▶ Extract to read
▼

Is there no problem out there that can’t be solved by SCIENCE? Apparently not. Indeed, it has recently come to my attention that one heroic nerdy dude actually used MATH to get a girlfriend. No really, an actual girlfriend. As in, a living human female that he’s seen naked. (We can only presume.)
Wired magazine found the story so astonishing that they devoted an entire 3000 word feature to it.
The piece tells the tale of Chris McKinlay, then a grad student in mathematics at UCLA, who went searching for love on OKCupid, a dating site that uses daters’ answers to various questions, ranging from silly to profound, in order to calculate a “match score” that supposedly measures your compatibility with a potential date. But McKinlay wasn’t getting as many dates as he wanted.
So he decided to “reverse-engineer” OkCupid. As McKinlay — ever the romantic — explains on his own blog, he used his mathematical skillz to analyze the “high-dimensional user metadata in [the] putatively bipartite social graph structure [of] OkCupid,” and adjust his own profile accordingly.
Basically, he crunched a lot of numbers to figure out how the kinds of women he was most interested in — in particular one data “cluster dominated by women in their mid-twenties who looked like indie types, musicians and artists” — tended to answer questions. And then he fiddled with his own answers — and his choice of which questions to answer — so he would score higher match percentages with them. Ta da! Suddenly he had more matches.

▲

▶ Written task 1
In the entries, substitute "Offers" for "Deals" throughout the part that opens with the line containing "Quick Links" and runs through the end of the entries. Give back only those lines, with everything else unchanged.

▶ Listed records
▼

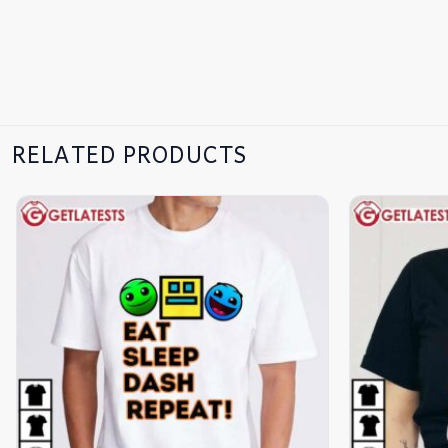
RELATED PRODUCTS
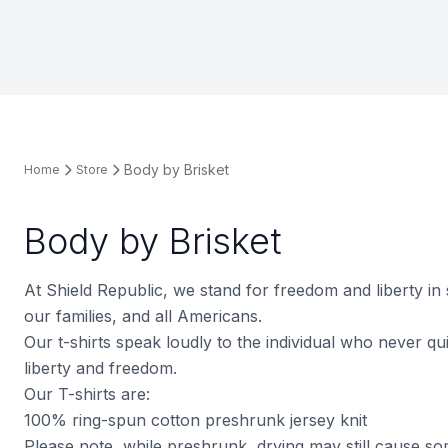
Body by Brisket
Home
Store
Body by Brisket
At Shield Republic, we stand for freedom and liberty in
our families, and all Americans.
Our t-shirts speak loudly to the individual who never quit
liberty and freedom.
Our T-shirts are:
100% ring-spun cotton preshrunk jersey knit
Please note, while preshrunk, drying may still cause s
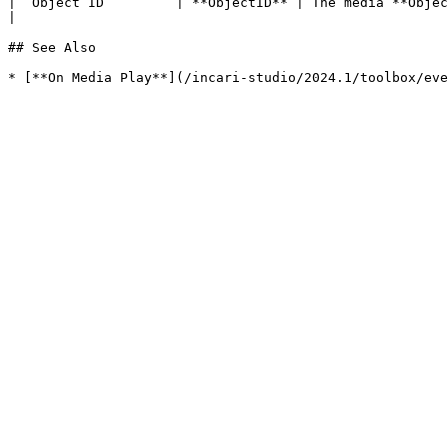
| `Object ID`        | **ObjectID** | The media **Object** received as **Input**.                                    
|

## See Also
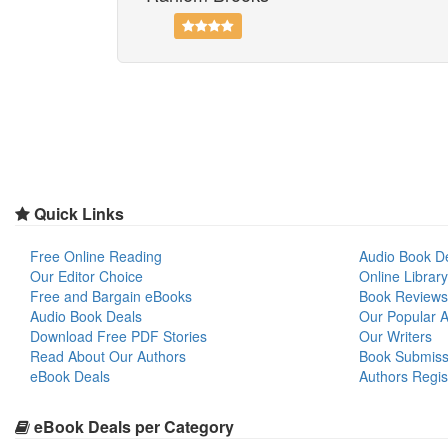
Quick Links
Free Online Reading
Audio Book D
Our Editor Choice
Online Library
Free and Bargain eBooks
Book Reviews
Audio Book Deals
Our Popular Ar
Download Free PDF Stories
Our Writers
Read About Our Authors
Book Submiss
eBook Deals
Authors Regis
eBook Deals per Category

▲

▶ Written task 2
From the article about using math to find a girlfriend, extract the part that opens with the words "Is there no" and closes with "can only presume.)".

▶ Result 1
Quick Links
Free Online Reading
Audio Book D
Our Editor Choice
Online Library
Free and Bargain eBooks
Book Reviews
Audio Book Offers
Our Popular Ar
Download Free PDF Stories
Our Writers
Read About Our Authors
Book Submiss
eBook Offers
Authors Regis
eBook Offers per Category

▶ Result 2
Is there no problem out there that can’t be solved by SCIENCE? Apparently not. Indeed, it has recently come to my attention that one heroic nerdy dude actually used MATH to get a girlfriend. No really, an actual girlfriend. As in, a living human female that he’s seen naked. (We can only presume.)